--- start Recorded information ---
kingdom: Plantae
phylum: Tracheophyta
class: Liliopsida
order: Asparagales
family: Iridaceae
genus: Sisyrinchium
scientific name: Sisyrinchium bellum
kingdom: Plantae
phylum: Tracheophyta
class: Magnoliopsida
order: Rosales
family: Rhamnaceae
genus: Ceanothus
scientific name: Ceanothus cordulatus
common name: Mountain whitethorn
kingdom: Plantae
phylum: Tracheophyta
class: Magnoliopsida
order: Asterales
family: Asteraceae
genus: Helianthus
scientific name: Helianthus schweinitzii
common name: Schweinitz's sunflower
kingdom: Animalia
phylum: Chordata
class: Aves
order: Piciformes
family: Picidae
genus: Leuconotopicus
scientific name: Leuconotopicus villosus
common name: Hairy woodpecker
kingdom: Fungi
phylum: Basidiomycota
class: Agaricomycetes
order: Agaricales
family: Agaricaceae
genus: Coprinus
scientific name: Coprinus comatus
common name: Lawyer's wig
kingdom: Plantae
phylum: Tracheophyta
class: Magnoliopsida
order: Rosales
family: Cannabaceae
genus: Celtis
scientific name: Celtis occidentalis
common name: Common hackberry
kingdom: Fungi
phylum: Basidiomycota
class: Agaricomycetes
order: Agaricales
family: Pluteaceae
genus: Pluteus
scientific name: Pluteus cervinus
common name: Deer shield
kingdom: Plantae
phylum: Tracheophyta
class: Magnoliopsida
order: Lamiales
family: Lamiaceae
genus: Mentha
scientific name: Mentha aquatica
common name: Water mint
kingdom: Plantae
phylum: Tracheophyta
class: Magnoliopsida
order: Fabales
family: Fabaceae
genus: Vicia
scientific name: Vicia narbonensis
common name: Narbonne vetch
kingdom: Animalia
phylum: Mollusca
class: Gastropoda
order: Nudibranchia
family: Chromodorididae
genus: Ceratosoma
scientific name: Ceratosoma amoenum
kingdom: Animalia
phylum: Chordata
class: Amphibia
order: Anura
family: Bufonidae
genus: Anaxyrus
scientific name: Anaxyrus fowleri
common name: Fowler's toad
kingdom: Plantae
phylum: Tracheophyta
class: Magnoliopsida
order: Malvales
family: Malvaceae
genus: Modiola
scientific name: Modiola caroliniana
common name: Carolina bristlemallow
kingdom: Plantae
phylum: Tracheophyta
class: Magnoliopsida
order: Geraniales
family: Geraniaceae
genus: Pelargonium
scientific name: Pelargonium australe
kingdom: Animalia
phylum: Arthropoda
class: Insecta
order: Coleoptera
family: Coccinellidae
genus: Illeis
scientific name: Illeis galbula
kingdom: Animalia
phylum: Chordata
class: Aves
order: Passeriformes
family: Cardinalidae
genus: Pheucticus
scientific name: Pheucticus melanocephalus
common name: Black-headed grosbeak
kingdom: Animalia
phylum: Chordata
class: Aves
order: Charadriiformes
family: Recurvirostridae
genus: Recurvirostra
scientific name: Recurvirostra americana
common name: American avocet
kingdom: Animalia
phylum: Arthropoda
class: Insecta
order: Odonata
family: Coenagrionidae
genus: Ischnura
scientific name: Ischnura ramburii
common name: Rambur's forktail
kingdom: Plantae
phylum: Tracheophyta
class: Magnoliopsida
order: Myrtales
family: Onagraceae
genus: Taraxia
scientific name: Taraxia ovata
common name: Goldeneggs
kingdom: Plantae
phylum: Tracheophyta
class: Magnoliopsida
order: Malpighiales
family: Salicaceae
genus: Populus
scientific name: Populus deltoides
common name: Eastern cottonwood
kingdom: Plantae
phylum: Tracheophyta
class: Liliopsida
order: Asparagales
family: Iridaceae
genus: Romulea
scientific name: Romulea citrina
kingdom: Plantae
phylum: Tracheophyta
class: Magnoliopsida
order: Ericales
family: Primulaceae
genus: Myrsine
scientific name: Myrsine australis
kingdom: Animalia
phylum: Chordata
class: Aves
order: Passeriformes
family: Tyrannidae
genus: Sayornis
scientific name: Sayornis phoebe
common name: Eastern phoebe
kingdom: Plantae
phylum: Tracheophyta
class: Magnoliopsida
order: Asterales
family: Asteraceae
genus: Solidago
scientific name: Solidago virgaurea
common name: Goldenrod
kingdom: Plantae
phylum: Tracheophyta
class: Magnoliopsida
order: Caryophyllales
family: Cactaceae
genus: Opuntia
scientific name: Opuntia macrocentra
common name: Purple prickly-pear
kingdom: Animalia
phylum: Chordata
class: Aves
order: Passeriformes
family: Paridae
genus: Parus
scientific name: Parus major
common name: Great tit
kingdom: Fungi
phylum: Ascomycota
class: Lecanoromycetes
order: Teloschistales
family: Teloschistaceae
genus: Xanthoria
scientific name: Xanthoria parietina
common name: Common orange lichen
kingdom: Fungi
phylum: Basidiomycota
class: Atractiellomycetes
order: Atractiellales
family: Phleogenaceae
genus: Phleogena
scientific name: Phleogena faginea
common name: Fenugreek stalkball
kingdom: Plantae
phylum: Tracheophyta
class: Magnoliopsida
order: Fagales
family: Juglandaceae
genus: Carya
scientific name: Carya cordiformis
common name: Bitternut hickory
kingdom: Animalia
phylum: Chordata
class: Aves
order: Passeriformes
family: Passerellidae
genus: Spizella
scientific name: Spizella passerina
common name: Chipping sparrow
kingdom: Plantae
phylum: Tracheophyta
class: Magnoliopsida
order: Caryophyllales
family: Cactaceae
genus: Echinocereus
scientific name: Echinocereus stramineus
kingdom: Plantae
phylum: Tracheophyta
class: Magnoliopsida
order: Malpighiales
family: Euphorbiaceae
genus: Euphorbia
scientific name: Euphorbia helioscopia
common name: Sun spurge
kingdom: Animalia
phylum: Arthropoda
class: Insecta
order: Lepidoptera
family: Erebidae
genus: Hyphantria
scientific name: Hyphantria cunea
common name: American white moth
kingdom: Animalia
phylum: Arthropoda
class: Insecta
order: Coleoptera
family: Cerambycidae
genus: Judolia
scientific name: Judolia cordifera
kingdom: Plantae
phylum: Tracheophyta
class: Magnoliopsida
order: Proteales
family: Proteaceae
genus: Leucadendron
--- end Recorded information ---
Given task: Can you write out, unchanged, everything from the line containing "order: Atractiellales" down to the last line of the items, with both of those lines included?

Exercise response:
order: Atractiellales
family: Phleogenaceae
genus: Phleogena
scientific name: Phleogena faginea
common name: Fenugreek stalkball
kingdom: Plantae
phylum: Tracheophyta
class: Magnoliopsida
order: Fagales
family: Juglandaceae
genus: Carya
scientific name: Carya cordiformis
common name: Bitternut hickory
kingdom: Animalia
phylum: Chordata
class: Aves
order: Passeriformes
family: Passerellidae
genus: Spizella
scientific name: Spizella passerina
common name: Chipping sparrow
kingdom: Plantae
phylum: Tracheophyta
class: Magnoliopsida
order: Caryophyllales
family: Cactaceae
genus: Echinocereus
scientific name: Echinocereus stramineus
kingdom: Plantae
phylum: Tracheophyta
class: Magnoliopsida
order: Malpighiales
family: Euphorbiaceae
genus: Euphorbia
scientific name: Euphorbia helioscopia
common name: Sun spurge
kingdom: Animalia
phylum: Arthropoda
class: Insecta
order: Lepidoptera
family: Erebidae
genus: Hyphantria
scientific name: Hyphantria cunea
common name: American white moth
kingdom: Animalia
phylum: Arthropoda
class: Insecta
order: Coleoptera
family: Cerambycidae
genus: Judolia
scientific name: Judolia cordifera
kingdom: Plantae
phylum: Tracheophyta
class: Magnoliopsida
order: Proteales
family: Proteaceae
genus: Leucadendron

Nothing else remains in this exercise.